16. ACCEPTANCE; ENTIRETY OF AGREEMENT Installation of the Software Product constitutes acceptance of this EULA in its entirety. Licensee will confirm this acceptance when Licensee presses the “I Agree” button (or equivalent) in the EULA terms and conditions dialog presented by the Software Product during installation, or, if Licensee has contracted Licensor or an authorized third party to install the software, by that party’s selection of the Agree button. This EULA, including all schedules, exhibits, attachments and addenda, constitutes the entire agreement between the parties with respect to Licensee’s use of the Software Products. This EULA may not be amended except as set forth in a writing executed by each of the parties. Licensee may issue a purchase order or other documentation in connection with its purchase of the Software Products; provided however that Licensee’s use of and rights to the Software Products are governed solely by this EULA and any pre-printed or other terms of such purchase order are hereby rejected by Licensor and hereby deemed null, void and of no effect, even if such purchase order is executed by Licensor.

17. SEVERABILITY If any of the provisions of this Agreement is or becomes illegal, unenforceable, or invalid (in whole or in part for any reason), the remainder of this Agreement shall remain in full force and effect without being impaired or invalidated in any way.
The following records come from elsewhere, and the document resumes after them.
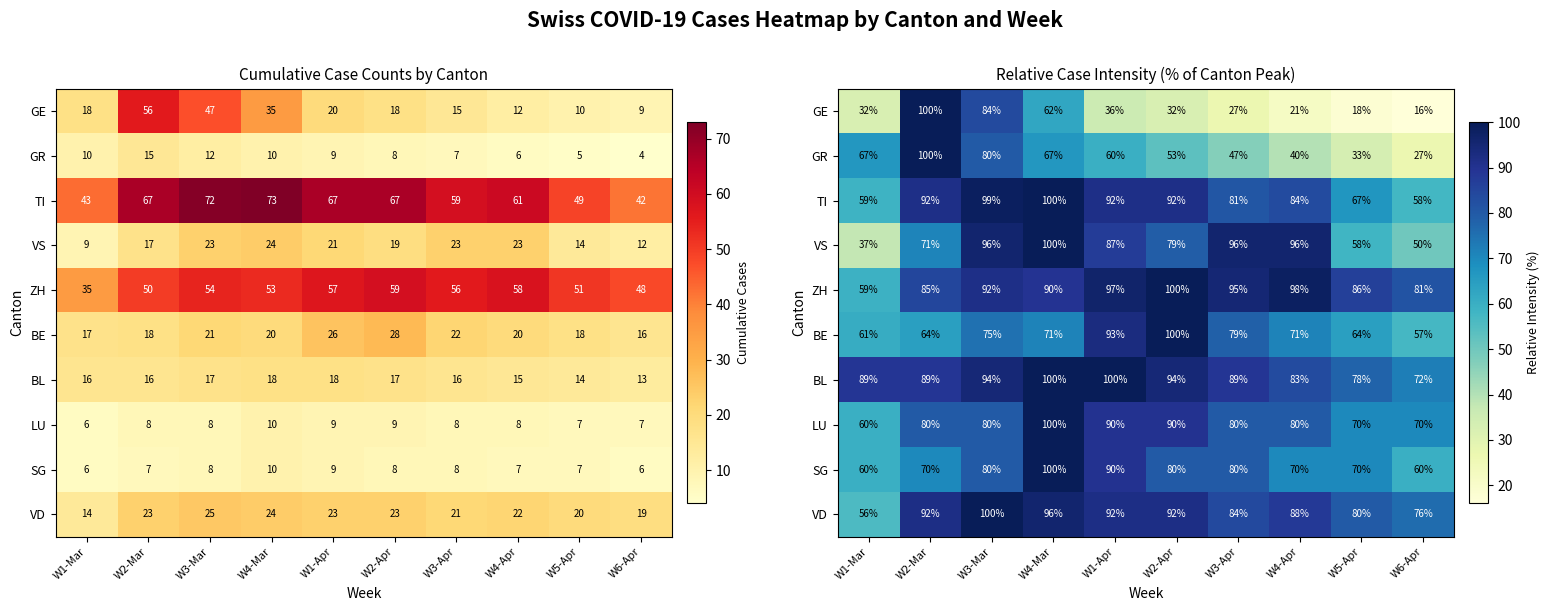

List the series in order of their peak value, lowest first.

LU, SG, GR, BL, VS, VD, BE, GE, ZH, TI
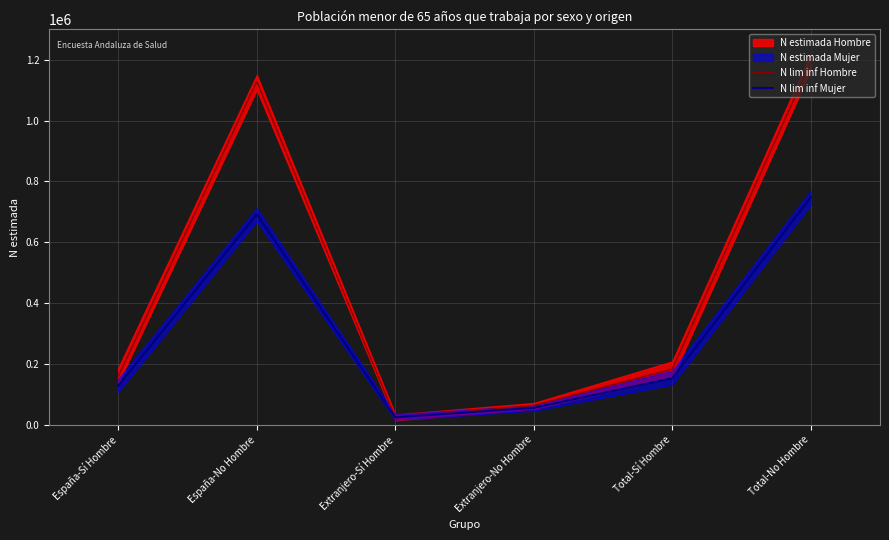

At which label does N lim inf Mujer reach its minimum?

Extranjero-Sí Hombre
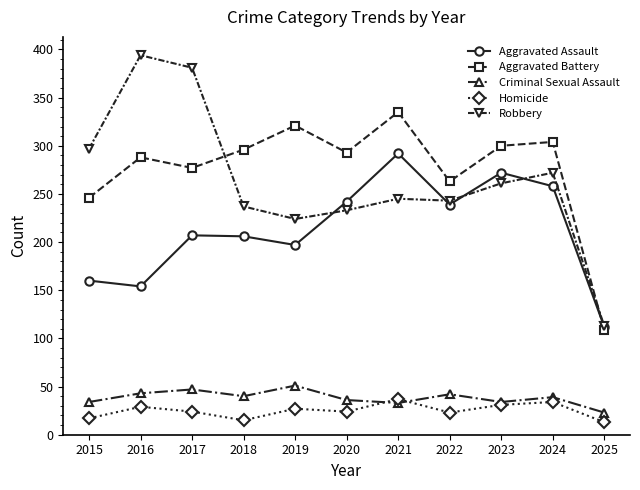

At 2017, list the series in order from largest to smallest.

Robbery, Aggravated Battery, Aggravated Assault, Criminal Sexual Assault, Homicide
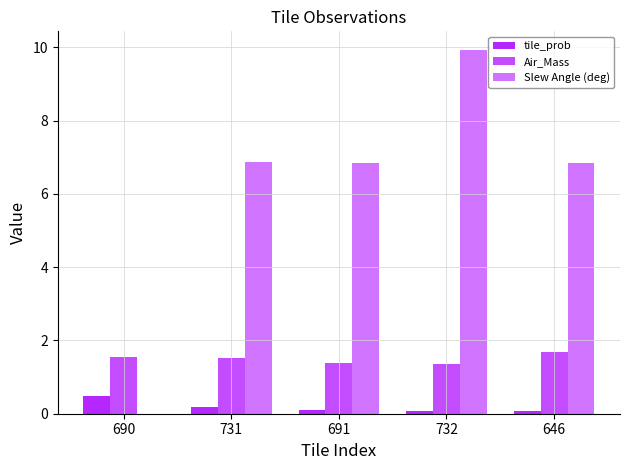

What position from the right is 690?

5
18. SAFETY-RELATED USERS If Licensee has subscribed a Software Product designated as a Safety Release, or will be using the Software Product for safety- related purposes such as arc flash analyses, additional rights and restrictions may apply. Please refer to any Addendums to this agreement and to any additional terms and conditions stated in your accepted Safety-Related Software Purchase Order.